Given this, Abi, now 43, decided to take a gap year after her A-levels during which a friend of hers suggested she call the RAC to see if there was an agriculture course she could sign up to.
“Applying to the RAC was the only application I did but it turned out to be the best thing I ever did! From the moment I arrived on campus – pretty much the minute I got out of the car – I found out who I was. I knew this was where I wanted to be,” she said.
Abi was the top student of her year for two of the three years of her degree and, at her graduation, she was awarded the prize for the Most Prospective Farm Manager.
When she finally left the RAC in 2005, Abi headed home to work with her father on the family’s 900-acre Goldsland Farm where she now manages a herd of 200 Holstein Friesian and Dairy Shorthorns alongside 150 acres of arable land and around 100 sheep.

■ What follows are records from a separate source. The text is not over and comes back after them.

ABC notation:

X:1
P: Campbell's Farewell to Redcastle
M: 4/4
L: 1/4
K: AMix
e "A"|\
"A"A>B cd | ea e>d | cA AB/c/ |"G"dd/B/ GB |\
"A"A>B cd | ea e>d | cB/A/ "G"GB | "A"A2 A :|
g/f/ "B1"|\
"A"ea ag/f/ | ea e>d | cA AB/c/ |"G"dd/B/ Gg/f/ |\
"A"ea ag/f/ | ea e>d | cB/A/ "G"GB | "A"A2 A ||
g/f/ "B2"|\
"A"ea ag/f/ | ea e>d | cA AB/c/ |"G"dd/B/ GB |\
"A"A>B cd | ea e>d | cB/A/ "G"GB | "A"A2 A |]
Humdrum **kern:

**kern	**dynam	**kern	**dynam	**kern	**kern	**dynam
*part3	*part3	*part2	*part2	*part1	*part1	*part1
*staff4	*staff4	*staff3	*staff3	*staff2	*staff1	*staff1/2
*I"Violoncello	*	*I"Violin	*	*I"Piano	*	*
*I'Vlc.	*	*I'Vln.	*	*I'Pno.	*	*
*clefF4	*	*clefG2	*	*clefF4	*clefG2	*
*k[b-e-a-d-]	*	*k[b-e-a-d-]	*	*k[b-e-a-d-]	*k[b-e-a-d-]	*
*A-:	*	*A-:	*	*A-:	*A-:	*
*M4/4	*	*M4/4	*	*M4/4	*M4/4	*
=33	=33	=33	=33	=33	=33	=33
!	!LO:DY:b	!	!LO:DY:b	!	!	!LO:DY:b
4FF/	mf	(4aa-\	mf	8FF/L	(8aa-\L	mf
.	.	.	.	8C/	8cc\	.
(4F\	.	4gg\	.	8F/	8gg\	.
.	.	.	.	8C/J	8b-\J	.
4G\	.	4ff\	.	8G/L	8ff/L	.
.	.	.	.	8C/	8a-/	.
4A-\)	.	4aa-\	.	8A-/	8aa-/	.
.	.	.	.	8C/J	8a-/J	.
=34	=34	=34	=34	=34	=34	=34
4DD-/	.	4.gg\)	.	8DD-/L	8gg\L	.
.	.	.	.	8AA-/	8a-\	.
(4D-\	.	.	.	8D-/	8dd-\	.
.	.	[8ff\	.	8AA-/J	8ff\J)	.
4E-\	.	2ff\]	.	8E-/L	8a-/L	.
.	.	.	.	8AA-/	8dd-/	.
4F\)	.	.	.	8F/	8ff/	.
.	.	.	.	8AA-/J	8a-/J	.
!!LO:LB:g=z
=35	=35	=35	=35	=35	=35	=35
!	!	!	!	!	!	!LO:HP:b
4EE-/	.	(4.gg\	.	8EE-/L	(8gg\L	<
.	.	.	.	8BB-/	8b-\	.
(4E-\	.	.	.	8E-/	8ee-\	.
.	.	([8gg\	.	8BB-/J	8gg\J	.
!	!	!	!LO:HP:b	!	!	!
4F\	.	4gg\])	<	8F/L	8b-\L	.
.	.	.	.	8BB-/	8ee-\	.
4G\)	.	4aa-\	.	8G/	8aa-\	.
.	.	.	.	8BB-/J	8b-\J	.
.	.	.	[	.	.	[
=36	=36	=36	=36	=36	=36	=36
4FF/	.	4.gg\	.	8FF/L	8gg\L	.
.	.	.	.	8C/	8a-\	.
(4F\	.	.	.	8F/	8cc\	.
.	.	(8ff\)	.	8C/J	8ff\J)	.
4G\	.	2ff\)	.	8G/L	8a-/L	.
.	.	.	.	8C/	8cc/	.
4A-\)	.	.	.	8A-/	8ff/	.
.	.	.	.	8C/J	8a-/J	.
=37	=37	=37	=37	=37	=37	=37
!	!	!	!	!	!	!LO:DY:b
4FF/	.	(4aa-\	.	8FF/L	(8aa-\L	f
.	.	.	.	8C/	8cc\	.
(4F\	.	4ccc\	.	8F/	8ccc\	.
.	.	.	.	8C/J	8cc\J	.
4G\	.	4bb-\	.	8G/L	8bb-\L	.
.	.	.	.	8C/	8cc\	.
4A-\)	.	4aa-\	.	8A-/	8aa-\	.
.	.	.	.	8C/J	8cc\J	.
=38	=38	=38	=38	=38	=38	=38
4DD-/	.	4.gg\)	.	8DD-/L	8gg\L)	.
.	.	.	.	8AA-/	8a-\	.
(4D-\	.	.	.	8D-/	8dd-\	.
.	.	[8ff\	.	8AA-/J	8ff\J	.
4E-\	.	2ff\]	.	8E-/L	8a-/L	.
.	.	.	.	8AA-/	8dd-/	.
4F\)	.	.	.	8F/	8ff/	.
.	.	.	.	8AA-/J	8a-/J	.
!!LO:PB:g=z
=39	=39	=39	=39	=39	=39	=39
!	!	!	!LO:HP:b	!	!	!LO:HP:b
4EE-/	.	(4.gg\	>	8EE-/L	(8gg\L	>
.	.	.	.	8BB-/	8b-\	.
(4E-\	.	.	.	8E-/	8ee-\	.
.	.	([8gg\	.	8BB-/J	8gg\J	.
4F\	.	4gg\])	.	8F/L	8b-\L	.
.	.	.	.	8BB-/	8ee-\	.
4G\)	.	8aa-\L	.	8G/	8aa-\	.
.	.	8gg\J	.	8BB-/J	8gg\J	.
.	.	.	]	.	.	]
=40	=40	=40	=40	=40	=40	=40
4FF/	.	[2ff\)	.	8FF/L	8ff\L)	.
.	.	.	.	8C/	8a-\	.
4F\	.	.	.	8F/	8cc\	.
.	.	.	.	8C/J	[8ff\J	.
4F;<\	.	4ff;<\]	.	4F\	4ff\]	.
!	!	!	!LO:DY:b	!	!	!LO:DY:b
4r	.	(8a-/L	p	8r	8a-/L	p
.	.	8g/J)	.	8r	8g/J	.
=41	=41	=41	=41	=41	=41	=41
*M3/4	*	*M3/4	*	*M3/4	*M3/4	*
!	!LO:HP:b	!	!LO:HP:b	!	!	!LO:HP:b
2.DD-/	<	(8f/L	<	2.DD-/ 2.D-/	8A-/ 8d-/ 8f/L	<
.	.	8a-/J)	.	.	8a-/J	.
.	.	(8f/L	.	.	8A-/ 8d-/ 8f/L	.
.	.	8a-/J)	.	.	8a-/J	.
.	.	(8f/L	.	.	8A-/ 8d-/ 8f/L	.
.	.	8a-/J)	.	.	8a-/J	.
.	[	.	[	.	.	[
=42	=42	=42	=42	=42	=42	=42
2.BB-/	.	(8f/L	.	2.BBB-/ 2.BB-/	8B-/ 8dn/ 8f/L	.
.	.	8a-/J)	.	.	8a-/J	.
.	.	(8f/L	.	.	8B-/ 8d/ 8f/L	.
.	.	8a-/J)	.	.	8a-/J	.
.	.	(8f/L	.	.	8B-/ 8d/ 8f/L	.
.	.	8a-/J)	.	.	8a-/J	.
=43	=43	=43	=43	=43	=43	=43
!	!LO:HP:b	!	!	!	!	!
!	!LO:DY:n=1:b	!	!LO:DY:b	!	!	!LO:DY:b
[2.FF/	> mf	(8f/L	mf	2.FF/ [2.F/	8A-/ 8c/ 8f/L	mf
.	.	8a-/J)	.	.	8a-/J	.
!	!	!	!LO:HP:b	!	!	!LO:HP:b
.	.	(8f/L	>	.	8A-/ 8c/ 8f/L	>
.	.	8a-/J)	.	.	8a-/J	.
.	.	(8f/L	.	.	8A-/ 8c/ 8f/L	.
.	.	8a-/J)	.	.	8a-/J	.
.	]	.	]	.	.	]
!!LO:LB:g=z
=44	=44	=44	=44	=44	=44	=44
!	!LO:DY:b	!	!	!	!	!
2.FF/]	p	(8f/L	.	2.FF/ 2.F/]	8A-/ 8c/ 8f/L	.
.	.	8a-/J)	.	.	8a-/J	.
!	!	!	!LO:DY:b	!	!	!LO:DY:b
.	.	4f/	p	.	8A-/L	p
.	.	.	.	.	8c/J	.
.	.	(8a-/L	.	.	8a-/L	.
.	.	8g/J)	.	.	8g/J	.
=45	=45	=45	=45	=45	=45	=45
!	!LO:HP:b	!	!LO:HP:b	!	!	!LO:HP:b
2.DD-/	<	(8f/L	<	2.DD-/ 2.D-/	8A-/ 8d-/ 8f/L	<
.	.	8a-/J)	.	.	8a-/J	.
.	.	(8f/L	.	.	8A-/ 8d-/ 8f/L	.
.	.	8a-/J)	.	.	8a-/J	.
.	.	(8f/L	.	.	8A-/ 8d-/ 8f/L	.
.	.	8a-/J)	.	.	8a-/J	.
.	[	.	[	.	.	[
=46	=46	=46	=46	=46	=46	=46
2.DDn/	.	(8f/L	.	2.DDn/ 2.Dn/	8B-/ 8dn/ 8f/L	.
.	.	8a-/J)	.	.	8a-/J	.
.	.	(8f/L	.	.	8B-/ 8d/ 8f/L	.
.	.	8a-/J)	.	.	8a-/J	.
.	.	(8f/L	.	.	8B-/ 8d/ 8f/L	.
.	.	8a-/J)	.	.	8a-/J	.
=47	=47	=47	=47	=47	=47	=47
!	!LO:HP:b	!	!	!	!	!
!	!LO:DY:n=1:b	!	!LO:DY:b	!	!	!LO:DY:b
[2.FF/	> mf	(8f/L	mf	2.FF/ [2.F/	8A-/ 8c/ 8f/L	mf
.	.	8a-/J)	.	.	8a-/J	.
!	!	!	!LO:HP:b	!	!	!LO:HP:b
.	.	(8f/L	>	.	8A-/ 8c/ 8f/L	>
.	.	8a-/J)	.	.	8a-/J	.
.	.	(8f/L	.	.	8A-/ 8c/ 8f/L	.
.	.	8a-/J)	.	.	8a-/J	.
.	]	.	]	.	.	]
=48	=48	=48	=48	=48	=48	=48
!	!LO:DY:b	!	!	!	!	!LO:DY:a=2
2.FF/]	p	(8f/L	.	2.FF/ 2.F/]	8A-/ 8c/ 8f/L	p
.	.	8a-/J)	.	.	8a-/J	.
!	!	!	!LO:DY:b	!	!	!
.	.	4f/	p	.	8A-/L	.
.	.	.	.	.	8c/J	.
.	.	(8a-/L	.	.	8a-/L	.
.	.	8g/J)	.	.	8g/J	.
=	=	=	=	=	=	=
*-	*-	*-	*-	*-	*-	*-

As well as using what she learnt at the RAC to change and improve things on the farm, Abi has also recently introduced new agroforestry and horticulture trials on her farm.
She said: “The agroforestry trial is really interesting and is not only an opportunity for carbon sequestration and diversity but also a business opportunity. The horticulture trial is looking at how to create more jobs by using less space.
“I could not have done any of this, or have been able to achieve any of the things I have, without the foundations I have from my studies at the RAC. I use the knowledge from there every single day – it is the bedrock of how I progress.”
Presenting Abi for the RAU Alumnus of the Year award at the University’s 2024 Graduation ceremony, which took place at the University’s Cirencester campus, RAU Chair of Governors Dame Fiona Reynolds said: “Abi is a persuasive and articulate voice for farmers, but she has a mind of her own, driven by a deep passion for the future of farming.
“She is through and through a generous, committed advocate not only for farming now but for building a sustainable future. Who, I ask, could be better to be our Alumnus of the Year?”